T cell receptor grafting allows virological control of hepatitis B virus infection

乙型肝炎病毒 病毒学 生物 病毒 医学
作者
Karin Wisskirchen,Janine Kah,Antje Malo,Theresa Asen,Tassilo Volz,Lena Allweiss,Jochen M. Wettengel,Marc Lütgehetmann,Stephan Urban,Tanja Bauer,Maura Dandri,Ulrike Protzer
出处
期刊:Journal of Clinical Investigation [American Society for Clinical Investigation]

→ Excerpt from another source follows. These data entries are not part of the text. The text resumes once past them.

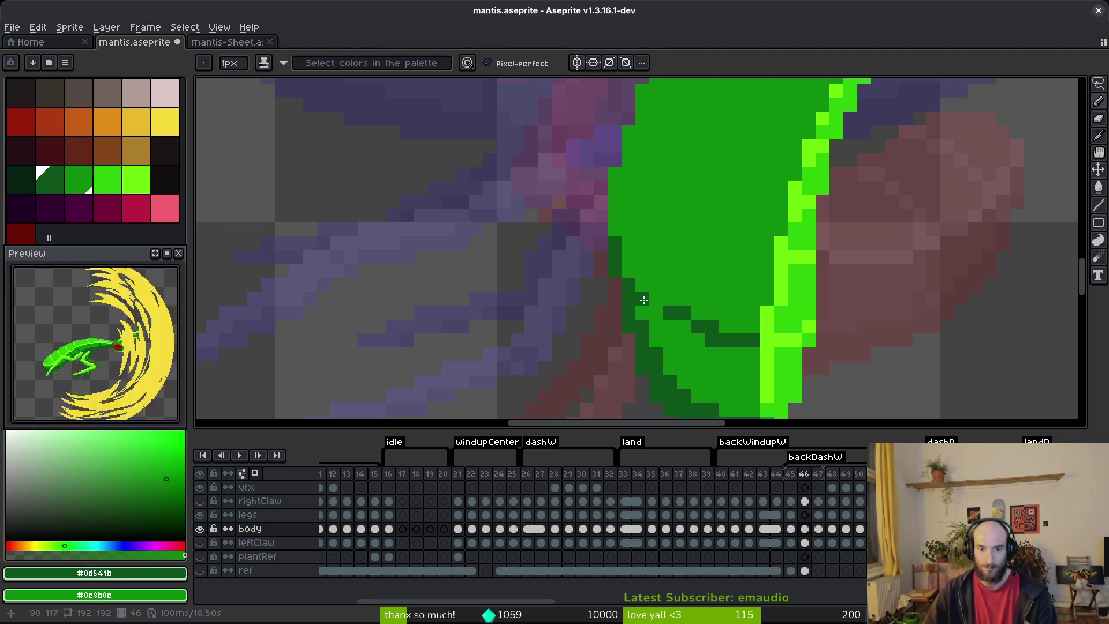
{"action": "right_click", "coordinate": [730, 323]}
{"action": "key", "text": "ctrl+s"}
{"action": "right_click", "coordinate": [710, 326]}
- Pencil a stepped diagonal segment line and lower-left edge shading, tidying with mid green, and save
{"action": "left_click_drag", "start_coordinate": [642, 313], "coordinate": [650, 323]}
{"action": "left_click", "coordinate": [670, 326]}
{"action": "right_click", "coordinate": [663, 312]}
{"action": "right_click", "coordinate": [698, 326]}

卷期号:129 (7): 2932-2945 被引量:70
标识
DOI:10.1172/jci120228
摘要

T cell therapy is a promising means to treat chronic hepatitis B virus (HBV) infection and HBV-associated hepatocellular carcinoma. T cells engineered to express an HBV-specific T cell receptor (TCR) may cure an HBV infection upon adoptive transfer. We investigated the therapeutic potential and safety of T cells stably expressing high-affinity HBV envelope– or core–specific TCRs recognizing European and Asian HLA-A2 subtypes. Both CD8+ and CD4+ T cells from healthy donors and patients with chronic hepatitis B became polyfunctional effector cells when grafted with HBV-specific TCRs and eliminated HBV from infected HepG2-NTCP cell cultures. A single transfer of TCR-grafted T cells into HBV-infected, humanized mice controlled HBV infection, and virological markers declined by 4 to 5 log or below the detection limit. Engineered T cells specifically cleared infected hepatocytes without damaging noninfected cells when, as in a typical clinical setting, only a minority of hepatocytes were infected. Cell death was compensated by hepatocyte proliferation, and alanine amino transferase levels peaking between days 5 and 7 normalized again thereafter. Cotreatment with the entry inhibitor myrcludex B ensured long-term control of HBV infection. Thus, T cells stably transduced with highly functional TCRs have the potential to mediate clearance of HBV-infected cells, causing limited liver injury.